Under the three plans, McDaniel said closed schools would be re-purposed as community centers, early child and Pre-K programs, and possibly be used by the Oklahoma City-County Health Department. The plans would also keep 5-8 schools open, but serve different grade levels come the start of the 2019 school year.
"My reaction is that’s terrible. I hate to even hear that. This is my first time hearing that," said Hycynthia Thompson of word that at least 14 schools will close come next year while picking up her great-grandchildren from Martin Luther King Elementary. Thompson said her children, grand-children and now great-grandchildren attend the school and worries how any neighborhood school closures would impact the community.
"I’ll be at the meeting, for sure," Thompson said. "And I'm pretty sure a lot of people in the area and the neighborhood will there, because that's kind of detrimental for the kids over in this area."
McDaniel said he hopes that when the options are unveiled Tuesday that the public will see that the district is reinvesting in the district, building on its successes, and not just view the plans as school closures. However, he admits there will be growing pains for parents, students, teachers and staff.
With more than 45,000 students, McDaniel said some Oklahoma City schools are at capacity, while others have empty seats. Some schools provide classes and programs - like art, music and physical education - that others don't. McDaniel said the same is true for full-time counselors. The three options would put art, music and physical education programs in all elementary schools, as well as full-time counselors.
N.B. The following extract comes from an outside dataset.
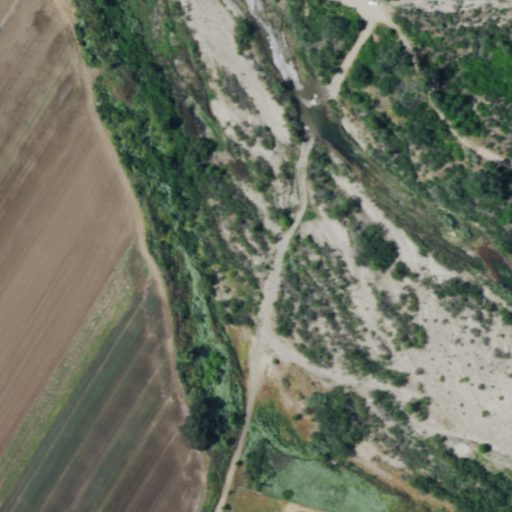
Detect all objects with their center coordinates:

"Enrollment and capacity is one thing, but the result of the way we do business is kids are missing out on opportunity. When you have kids who are going to school at the elementary level who do not get access to music, art, a full time counselor, after school programming, they’re losing opportunities that – in other areas of the district – that’s just taken for granted," he said. "And that's not how schools should operate."
Once an option is chosen by late February, McDaniel says work will begin on providing support for families, students, teachers and staff at closing schools, and provide opportunities for those who are re-locating to get acclimated with their new environment through fairs and open houses starting in the spring and summer.
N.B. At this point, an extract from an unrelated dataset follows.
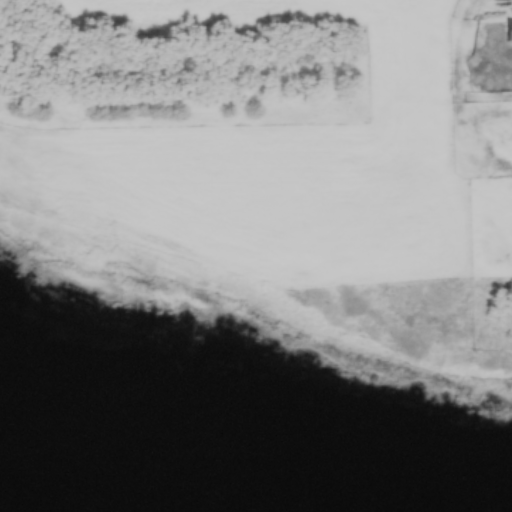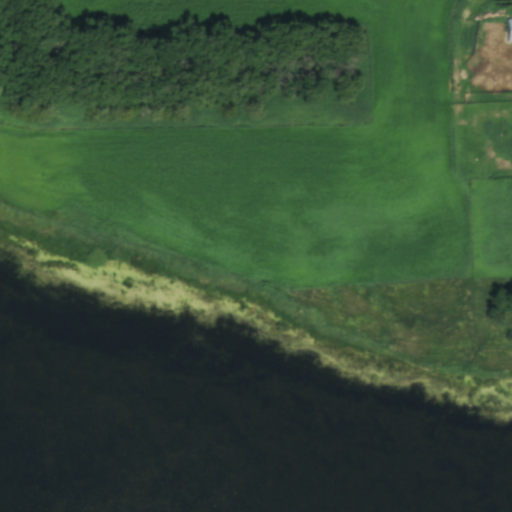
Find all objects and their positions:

McDaniel said the district is planning for overlap of school principals and administrators and will do everything possible to protect employment for all employee groups, but doesn't expect there to be many problems when it comes to teachers and support staff. Oklahoma Citys teacher's union President Ed Allen is optimistic about the coming changes, but is aware of the challenges ahead.
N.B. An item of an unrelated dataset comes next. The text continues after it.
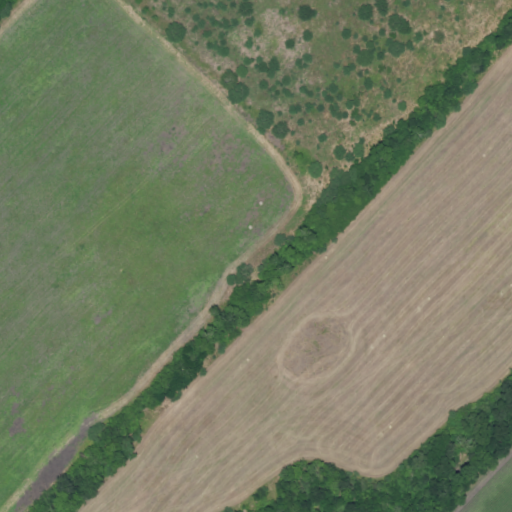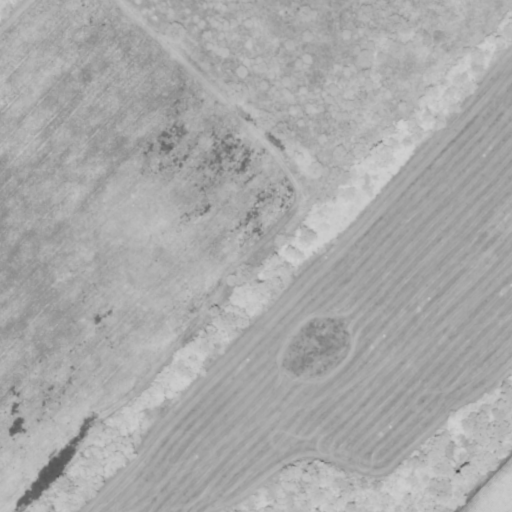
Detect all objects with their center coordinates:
crop: (9, 10)
crop: (164, 174)
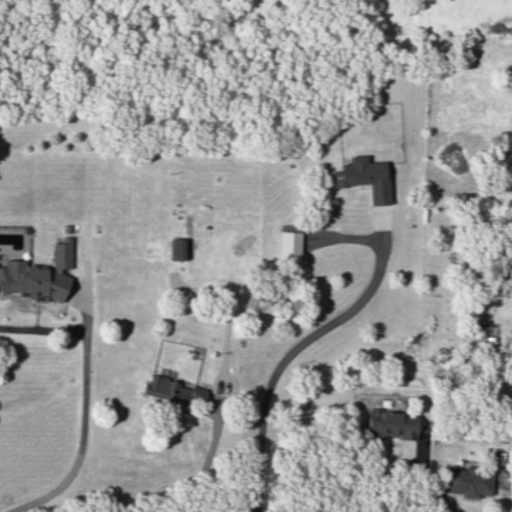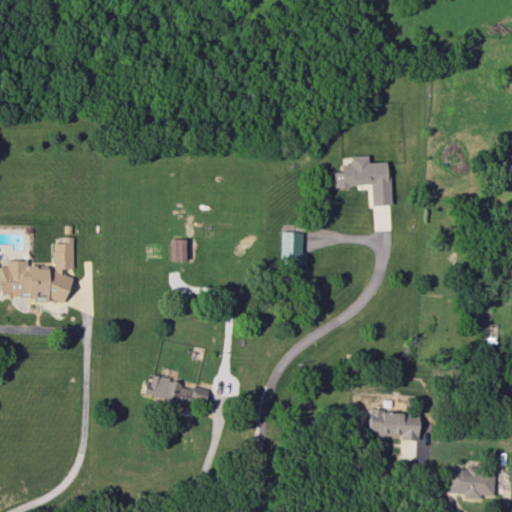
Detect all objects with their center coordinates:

"There are a lot of problems in our district. But there are 40,000 kids who need people to be adults and make the right decisions," Allen said Friday.
"We've got to do our job of making this process as painless as possible. And when problems come up - and there will probably be some unexpected issues that come up - we have to be right on top of that, so that people say 'Okay, there was a problem. They fixed it,'" he said. "We’ll know our district has arrived when people are coming back into the district. That's when we’ll know we’ve turned the corner."